Insights and Impact

3 Minutes On World War I

Eric Lohr, professor and Susan Carmel Lehrman Chair of Russian History and Culture, explains what led to American involvement in the first modern war

Eric Lohr

Until World War II, it was known as the Great War.

Archduke Franz Ferdinand was heir to the Austria-Hungarian throne when he was assassinated on June 28, 1914, in Sarajevo by a Serbian nationalist. That led Austria to threaten Serbia with an ultimatum that Serbia rejected.

Behind this were great power machinations. Germany played the biggest part, giving Austria assurance that when it acted, Germany would have its back. However, Russia supported Serbia, which activated the larger alliance system, including the Russian-French alliance.
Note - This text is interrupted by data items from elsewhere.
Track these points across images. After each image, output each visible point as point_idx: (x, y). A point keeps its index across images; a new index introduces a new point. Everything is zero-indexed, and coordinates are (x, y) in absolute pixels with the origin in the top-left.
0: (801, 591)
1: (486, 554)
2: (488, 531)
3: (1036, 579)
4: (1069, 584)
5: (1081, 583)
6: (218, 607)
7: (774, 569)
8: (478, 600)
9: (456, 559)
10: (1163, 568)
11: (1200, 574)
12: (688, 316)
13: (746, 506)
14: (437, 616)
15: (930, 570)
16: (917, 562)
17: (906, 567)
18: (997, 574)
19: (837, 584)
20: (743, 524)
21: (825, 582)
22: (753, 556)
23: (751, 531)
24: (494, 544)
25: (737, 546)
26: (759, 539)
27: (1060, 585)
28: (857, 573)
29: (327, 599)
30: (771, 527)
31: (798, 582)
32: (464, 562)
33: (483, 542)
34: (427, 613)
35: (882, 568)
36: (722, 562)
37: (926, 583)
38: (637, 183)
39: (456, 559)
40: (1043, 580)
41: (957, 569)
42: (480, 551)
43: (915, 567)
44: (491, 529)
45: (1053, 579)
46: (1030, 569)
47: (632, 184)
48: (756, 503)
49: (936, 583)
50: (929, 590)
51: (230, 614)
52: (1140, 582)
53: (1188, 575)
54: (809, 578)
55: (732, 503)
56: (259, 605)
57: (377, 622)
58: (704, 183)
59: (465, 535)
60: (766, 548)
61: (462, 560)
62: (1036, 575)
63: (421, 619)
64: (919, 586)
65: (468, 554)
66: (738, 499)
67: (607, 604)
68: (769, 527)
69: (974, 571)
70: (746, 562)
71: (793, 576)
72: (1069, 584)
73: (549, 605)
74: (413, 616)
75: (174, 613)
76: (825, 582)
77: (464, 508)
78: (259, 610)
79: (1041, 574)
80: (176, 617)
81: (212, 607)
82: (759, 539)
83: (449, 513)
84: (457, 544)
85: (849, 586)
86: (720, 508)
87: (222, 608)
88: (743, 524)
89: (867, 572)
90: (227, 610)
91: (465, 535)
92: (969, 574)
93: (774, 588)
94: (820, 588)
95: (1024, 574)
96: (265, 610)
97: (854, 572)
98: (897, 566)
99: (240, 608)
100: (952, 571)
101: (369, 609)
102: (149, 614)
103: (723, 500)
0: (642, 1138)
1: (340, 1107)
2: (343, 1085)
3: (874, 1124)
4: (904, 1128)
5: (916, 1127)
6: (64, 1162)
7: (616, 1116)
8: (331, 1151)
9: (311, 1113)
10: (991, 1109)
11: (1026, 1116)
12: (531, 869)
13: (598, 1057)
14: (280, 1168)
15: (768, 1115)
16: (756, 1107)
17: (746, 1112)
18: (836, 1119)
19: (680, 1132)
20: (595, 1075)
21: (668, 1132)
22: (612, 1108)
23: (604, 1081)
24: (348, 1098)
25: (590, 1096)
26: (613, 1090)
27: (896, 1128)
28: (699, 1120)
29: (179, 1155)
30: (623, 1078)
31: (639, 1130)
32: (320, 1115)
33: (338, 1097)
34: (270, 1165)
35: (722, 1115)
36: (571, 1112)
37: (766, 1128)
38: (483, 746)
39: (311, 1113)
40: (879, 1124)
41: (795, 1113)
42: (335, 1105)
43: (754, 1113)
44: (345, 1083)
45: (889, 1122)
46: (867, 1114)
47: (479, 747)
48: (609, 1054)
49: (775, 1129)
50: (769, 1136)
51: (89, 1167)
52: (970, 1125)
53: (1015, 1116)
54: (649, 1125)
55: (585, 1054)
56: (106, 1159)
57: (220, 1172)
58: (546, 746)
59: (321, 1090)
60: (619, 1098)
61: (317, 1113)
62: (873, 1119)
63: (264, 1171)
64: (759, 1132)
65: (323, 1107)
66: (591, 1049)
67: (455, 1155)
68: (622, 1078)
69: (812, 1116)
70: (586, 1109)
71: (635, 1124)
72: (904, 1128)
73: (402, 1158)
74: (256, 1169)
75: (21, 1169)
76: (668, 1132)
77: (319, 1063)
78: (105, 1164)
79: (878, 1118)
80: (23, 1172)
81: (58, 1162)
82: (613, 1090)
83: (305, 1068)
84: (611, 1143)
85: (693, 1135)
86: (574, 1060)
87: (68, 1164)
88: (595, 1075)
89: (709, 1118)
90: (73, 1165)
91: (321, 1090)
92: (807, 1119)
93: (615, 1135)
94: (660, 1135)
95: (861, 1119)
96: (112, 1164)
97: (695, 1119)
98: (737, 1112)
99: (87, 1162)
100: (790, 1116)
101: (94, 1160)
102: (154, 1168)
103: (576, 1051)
When the United States entered on April 6, 1917, the war was at a stalemate; the trenches in France had hardly moved from fall 1914 to the beginning of 1917. Several events led to US involvement. When Woodrow Wilson ran for reelection in fall 1916, he campaigned on having kept the country out of the war. The American people thought they had chosen a platform of peace. But in February 1917, Germany declared unrestricted submarine warfare (to try to stop the flow of supplies to Britain), which was a big threat to the US. Another factor was the February 1917 revolution in Russia that turned that country from an autocracy into a republic. That was very important for Wilson: now the war was a battle of democracies against monarchies.

The US didn't begin sending substantial numbers of troops until a year after the declaration of war. Mainly because of its disastrous offensive in summer 1917, the Russian effort completely fell apart. Soldiers began deserting, the Bolsheviks seized power, and Russia withdrew from the war in March 1918. That allowed Germany to conquer Ukraine and send troops from the Russian front to France for a big push to win the war. It was only then that US forces became important. Even more critical than their presence on the battlefield was the realization of what the future would hold. US forces could be multiplied many times, so if Germany didn't win quickly, there was no way that it could win. The German offensives made gains, but at a heavy cost, so the German leadership decided to put their hopes in Wilson for a just peace, signing the Armistice on November 11, 1918. On June 28, 1919—exactly five years after the assassination of Archduke Ferdinand—the Treaty of Versailles was signed, formally ending the war.

World War I, which claimed 17 million lives, marked the transition of a world of empires to one of nation-states. It planted the seeds for the Great Depression and a revanchist Germany, and gave rise to communism. On the eve of World War I, it was widely assumed that a global-scale war could not happen. We live with that assumption today. Reflecting upon how it all went unthinkably wrong a century ago just might help us to avoid the unthinkable in our lifetimes.